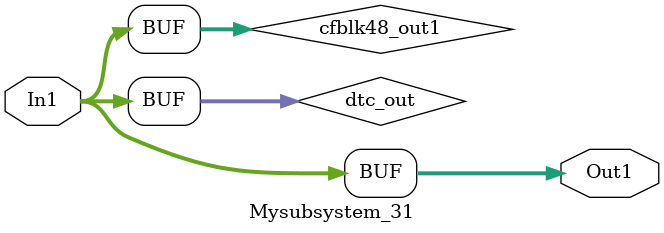
<source format=v>



`timescale 1 ns / 1 ns

module Mysubsystem_31
          (In1,
           Out1);


  input   [7:0] In1;  // uint8
  output  [7:0] Out1;  // uint8


  wire [7:0] dtc_out;  // ufix8
  wire [7:0] cfblk48_out1;  // uint8


  assign dtc_out = In1;



  assign cfblk48_out1 = dtc_out;



  assign Out1 = cfblk48_out1;

endmodule  // Mysubsystem_31


</source>
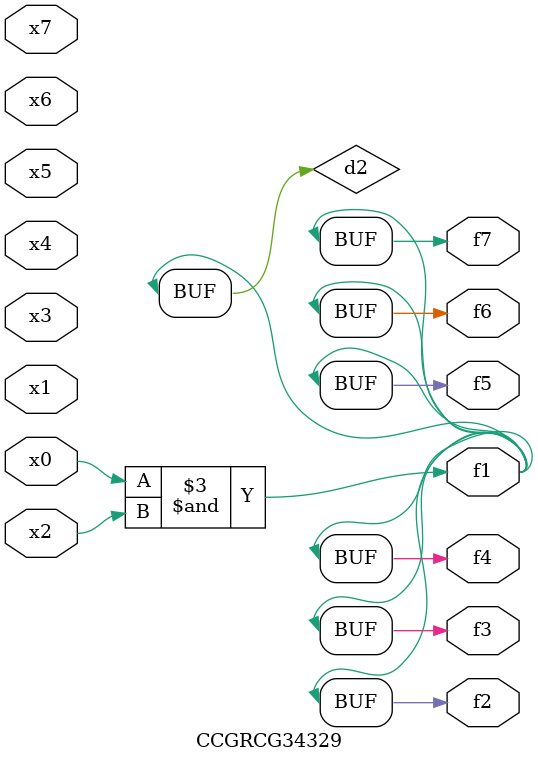
<source format=v>
module CCGRCG34329(
	input x0, x1, x2, x3, x4, x5, x6, x7,
	output f1, f2, f3, f4, f5, f6, f7
);

	wire d1, d2;

	nor (d1, x3, x6);
	and (d2, x0, x2);
	assign f1 = d2;
	assign f2 = d2;
	assign f3 = d2;
	assign f4 = d2;
	assign f5 = d2;
	assign f6 = d2;
	assign f7 = d2;
endmodule

</source>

━━━━

Give the lines exactly, from the first line of the entries to the line with "assign dtc_out = In1;", both ends included. Skip the pictures.

<source format=v>



`timescale 1 ns / 1 ns

module Mysubsystem_31
          (In1,
           Out1);


  input   [7:0] In1;  // uint8
  output  [7:0] Out1;  // uint8


  wire [7:0] dtc_out;  // ufix8
  wire [7:0] cfblk48_out1;  // uint8


  assign dtc_out = In1;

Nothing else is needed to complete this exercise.